Economie et Droit

Jean Claude Billiet (IGEN) ouvre la séance consacrée à la présentation du thème « Les dysfonctionnements du marché » en classe de première.

Deux thèmes sont retenus.

La notion de spécialisation

Anne-Marie Nourry rappelle que l'enquête du CERPET de juin 2004 a révélé le besoin de préciser le positionnement de cette notion. En classe de première, seule la notion de spécialisation des agents est retenue, celle des états n'étant pas abordée. Cette notion fait l'objet d'un dossier spécifique illustré à partir des ouvrages de J. Stiglitz. Ce dossier a été remis aux formateurs académiques.

La notion d'effets externe et de bien collectifs

Marie-Christine Avisse rappelle la nécessité de montrer que la coordination des échanges par un système de prix connaît des limites dues notamment à l'existence d'effets externes et à la présence de biens collectifs.

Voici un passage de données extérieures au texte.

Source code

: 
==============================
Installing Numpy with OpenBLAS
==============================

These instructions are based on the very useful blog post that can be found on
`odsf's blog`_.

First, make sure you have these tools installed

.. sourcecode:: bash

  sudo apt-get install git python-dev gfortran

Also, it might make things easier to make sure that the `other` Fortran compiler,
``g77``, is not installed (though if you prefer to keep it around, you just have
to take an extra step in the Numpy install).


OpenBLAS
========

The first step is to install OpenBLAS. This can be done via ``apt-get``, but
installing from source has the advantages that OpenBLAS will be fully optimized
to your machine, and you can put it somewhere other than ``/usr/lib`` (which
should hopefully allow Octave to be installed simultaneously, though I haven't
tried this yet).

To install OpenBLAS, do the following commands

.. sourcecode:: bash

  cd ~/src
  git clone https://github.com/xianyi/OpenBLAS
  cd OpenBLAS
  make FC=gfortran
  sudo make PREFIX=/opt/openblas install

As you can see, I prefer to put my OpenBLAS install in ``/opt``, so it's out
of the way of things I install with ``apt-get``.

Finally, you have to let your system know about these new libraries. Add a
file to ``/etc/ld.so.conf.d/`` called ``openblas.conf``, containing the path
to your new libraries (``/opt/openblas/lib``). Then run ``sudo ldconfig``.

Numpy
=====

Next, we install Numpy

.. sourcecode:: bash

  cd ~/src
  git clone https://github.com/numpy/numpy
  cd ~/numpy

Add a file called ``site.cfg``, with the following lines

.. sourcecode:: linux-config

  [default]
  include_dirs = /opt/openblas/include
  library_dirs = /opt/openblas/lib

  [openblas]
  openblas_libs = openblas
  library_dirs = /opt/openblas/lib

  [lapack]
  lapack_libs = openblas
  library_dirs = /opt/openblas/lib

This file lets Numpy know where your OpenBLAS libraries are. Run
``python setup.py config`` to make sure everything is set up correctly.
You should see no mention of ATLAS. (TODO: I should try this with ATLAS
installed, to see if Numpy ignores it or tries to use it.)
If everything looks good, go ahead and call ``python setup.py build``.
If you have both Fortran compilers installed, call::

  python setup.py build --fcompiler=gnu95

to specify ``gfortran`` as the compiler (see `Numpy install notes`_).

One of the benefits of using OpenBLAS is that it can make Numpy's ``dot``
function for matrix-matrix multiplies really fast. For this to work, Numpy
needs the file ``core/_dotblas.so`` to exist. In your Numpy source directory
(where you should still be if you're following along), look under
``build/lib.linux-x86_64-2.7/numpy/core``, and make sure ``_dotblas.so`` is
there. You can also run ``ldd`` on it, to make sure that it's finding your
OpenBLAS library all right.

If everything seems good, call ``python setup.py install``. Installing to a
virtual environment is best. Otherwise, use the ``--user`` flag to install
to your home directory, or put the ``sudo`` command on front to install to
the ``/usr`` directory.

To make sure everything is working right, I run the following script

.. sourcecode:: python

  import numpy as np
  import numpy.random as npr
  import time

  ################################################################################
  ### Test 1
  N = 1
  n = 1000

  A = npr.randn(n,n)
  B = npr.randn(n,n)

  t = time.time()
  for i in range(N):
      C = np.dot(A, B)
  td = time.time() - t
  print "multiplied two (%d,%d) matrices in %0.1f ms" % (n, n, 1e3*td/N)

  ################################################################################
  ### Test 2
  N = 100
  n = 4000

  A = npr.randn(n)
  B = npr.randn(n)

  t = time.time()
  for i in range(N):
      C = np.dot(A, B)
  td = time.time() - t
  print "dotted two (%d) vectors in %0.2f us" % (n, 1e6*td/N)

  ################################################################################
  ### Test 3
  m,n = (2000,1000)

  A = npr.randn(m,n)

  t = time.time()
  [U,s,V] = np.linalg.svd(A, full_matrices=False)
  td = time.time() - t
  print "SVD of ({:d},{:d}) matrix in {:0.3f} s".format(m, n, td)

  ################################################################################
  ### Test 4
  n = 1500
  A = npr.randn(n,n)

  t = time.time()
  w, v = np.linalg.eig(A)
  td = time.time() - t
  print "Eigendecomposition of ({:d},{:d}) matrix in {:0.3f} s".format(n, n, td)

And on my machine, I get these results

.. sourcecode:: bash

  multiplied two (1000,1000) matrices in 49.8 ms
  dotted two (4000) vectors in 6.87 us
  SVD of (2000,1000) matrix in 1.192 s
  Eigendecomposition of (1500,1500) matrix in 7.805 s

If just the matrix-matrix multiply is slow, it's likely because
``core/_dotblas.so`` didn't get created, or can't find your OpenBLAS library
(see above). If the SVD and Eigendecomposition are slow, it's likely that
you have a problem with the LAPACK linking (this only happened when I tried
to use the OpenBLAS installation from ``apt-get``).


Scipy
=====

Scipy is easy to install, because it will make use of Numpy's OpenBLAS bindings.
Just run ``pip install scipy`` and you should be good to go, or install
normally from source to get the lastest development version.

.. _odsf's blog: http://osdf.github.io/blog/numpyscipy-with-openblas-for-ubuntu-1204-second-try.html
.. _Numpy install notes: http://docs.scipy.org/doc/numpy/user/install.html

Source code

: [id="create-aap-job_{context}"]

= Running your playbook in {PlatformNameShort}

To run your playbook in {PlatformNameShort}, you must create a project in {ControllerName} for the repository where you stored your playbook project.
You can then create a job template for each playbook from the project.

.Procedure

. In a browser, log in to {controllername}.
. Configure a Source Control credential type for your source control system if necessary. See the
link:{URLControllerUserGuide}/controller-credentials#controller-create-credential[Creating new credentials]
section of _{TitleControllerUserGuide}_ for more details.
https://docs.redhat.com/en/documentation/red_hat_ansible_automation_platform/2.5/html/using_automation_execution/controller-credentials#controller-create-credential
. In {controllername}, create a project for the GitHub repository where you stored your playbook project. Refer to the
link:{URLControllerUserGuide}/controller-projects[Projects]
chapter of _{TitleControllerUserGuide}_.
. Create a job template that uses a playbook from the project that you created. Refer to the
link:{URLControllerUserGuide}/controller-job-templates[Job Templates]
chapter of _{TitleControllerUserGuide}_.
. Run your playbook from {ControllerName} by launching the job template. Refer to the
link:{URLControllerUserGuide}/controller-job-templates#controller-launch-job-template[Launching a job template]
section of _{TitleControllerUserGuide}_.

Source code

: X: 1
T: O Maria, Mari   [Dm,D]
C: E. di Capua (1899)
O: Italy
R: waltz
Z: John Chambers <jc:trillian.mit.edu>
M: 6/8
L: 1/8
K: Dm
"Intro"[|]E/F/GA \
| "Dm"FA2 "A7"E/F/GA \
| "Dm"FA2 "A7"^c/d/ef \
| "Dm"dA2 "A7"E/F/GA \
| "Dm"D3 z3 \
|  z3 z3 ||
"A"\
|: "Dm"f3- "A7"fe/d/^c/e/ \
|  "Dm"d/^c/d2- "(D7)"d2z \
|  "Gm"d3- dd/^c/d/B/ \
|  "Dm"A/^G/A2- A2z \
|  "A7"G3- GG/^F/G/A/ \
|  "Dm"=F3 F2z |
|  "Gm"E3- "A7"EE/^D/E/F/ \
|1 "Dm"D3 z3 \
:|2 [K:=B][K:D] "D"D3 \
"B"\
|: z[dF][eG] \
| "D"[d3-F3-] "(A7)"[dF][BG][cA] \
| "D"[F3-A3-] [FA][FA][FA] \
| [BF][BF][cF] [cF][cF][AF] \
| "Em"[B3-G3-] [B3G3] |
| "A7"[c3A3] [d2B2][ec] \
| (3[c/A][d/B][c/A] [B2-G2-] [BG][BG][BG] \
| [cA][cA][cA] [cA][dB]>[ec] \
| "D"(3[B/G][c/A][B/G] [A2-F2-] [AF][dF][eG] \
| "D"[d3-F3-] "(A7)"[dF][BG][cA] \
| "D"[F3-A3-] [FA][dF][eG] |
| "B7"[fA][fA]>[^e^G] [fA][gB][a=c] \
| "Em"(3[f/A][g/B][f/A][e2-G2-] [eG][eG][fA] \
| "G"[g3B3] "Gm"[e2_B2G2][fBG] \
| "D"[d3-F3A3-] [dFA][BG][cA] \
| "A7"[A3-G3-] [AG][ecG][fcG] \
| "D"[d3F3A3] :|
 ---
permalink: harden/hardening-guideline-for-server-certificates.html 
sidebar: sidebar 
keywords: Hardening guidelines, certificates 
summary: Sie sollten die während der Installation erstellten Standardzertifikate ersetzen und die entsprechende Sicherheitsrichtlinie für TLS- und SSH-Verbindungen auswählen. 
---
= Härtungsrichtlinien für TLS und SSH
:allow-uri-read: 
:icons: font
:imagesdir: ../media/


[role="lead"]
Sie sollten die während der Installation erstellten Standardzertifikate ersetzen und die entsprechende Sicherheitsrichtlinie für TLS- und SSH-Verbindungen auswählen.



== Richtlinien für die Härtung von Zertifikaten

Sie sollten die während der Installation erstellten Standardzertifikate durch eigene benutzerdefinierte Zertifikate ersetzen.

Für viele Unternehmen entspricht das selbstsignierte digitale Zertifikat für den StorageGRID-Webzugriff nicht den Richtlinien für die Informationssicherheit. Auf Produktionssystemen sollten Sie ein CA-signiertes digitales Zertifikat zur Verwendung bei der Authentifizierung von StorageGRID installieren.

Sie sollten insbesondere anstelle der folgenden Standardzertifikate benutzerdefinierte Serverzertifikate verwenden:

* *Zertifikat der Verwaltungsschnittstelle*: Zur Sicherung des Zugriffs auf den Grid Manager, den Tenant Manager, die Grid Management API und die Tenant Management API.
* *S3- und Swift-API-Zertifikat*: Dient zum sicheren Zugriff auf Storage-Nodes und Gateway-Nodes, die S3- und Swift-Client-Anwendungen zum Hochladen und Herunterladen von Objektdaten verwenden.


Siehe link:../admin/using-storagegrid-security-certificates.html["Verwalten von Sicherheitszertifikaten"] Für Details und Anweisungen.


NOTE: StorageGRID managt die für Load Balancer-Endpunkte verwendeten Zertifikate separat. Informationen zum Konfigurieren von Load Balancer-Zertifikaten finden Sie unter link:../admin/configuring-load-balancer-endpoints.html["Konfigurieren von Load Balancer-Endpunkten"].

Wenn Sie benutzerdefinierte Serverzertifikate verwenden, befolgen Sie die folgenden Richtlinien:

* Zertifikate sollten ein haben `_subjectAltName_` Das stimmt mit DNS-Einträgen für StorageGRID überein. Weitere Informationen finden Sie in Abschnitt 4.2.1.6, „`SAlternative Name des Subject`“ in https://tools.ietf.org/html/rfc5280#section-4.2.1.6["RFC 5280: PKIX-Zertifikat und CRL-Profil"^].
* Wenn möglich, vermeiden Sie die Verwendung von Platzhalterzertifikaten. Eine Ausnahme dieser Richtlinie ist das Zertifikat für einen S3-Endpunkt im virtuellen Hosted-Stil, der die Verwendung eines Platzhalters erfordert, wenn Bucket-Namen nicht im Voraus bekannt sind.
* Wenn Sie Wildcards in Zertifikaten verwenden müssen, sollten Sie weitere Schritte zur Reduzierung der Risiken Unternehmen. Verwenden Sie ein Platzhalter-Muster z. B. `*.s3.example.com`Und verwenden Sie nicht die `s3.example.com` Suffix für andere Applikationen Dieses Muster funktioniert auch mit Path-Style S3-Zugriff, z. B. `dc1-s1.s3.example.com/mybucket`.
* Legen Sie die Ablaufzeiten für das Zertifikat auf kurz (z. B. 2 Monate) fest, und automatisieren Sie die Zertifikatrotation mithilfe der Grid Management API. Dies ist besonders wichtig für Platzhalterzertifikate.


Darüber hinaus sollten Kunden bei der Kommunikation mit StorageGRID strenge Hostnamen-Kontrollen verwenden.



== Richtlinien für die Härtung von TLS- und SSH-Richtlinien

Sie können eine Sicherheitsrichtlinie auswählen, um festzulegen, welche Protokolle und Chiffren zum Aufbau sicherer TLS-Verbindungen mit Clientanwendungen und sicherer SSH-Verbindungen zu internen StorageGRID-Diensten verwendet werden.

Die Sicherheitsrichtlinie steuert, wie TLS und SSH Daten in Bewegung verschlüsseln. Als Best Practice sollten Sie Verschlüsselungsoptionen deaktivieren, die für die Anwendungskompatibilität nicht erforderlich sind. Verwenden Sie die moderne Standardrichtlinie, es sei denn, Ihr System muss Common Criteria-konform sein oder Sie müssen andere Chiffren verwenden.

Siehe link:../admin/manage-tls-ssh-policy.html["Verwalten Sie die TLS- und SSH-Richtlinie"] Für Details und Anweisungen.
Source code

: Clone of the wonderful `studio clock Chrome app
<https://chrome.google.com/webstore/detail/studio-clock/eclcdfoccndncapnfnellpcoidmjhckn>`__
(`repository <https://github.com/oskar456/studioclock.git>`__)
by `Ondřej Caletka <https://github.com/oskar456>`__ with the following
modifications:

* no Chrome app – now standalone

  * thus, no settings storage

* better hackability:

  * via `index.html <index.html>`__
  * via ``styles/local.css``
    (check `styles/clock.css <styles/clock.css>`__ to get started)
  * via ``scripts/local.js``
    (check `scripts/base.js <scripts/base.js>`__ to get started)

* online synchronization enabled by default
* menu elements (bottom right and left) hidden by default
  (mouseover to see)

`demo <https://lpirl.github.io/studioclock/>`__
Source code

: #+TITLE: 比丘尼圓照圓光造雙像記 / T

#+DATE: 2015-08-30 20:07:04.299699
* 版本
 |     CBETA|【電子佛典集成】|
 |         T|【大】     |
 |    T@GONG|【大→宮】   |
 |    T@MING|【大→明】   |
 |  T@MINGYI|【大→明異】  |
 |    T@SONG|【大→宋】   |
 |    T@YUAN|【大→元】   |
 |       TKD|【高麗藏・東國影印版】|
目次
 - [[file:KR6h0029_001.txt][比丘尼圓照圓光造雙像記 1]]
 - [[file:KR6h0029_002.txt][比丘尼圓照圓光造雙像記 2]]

L'état, la puissance publique, sont alors contraints de pallier ces insuffisances par la mise en place de mécanismes correctifs ou incitatifs.

Ensuite, Jean-Claude Billiet (IGEN) remet en perspective, en classe de terminale, le thème consacré à la monnaie : formes et fonctions de la monnaie, le financement de l'économie.

Ce thème difficile est étudié en 3ème année de licence de sciences économiques et doit être abordé de la manière simple avec les élèves, en évitant toute volonté de complexification.

Ce thème est également porteur de nombreuses représentations dans l'imaginaire des élèves : « Il n'y a pas que l'argent dans la vie ; il y a aussi les chèques et les cartes de crédits ». Il convient donc, à l'aide de matériaux pédagogiques fiables tels que la vidéo proposée par la Banque de France, de clarifier les enjeux de cette séquence pour faire assimiler des notions stables.

Anne-Marie Nourry présente le déroulement d'une séquence déductive destinée à faire observer les différentes formes et fonctions de la monnaie, puis à faire analyser et conceptualiser par les élèves les éléments propres à la création monétaire.

L'analyse de la masse monétaire (sans aborder le multiplicateur) fait l'objet de deux présentations complémentaires : une démarche déductive proposée par Marie-Christine Avisse et une approche inductive par Jean-Claude Billet.

Ces deux exemples méthodologiques permettent de préciser d'une part, le sens et la portée de ce thème (découverte de la masse monétaire, de son évolution, puis des causes de cette variation et enfin du rôle spécifique de la banque centrale) et d'autre part, l'explication des notions à construire (financement de l'économie et refinancement des banques par exemple).

Pour conclure cette session, et en abordant un autre thème du programme, Jean-Claude Billet rappelle l'importance de la notion de développement durable, et souligne la nécessité d'une approche interdisciplinaire.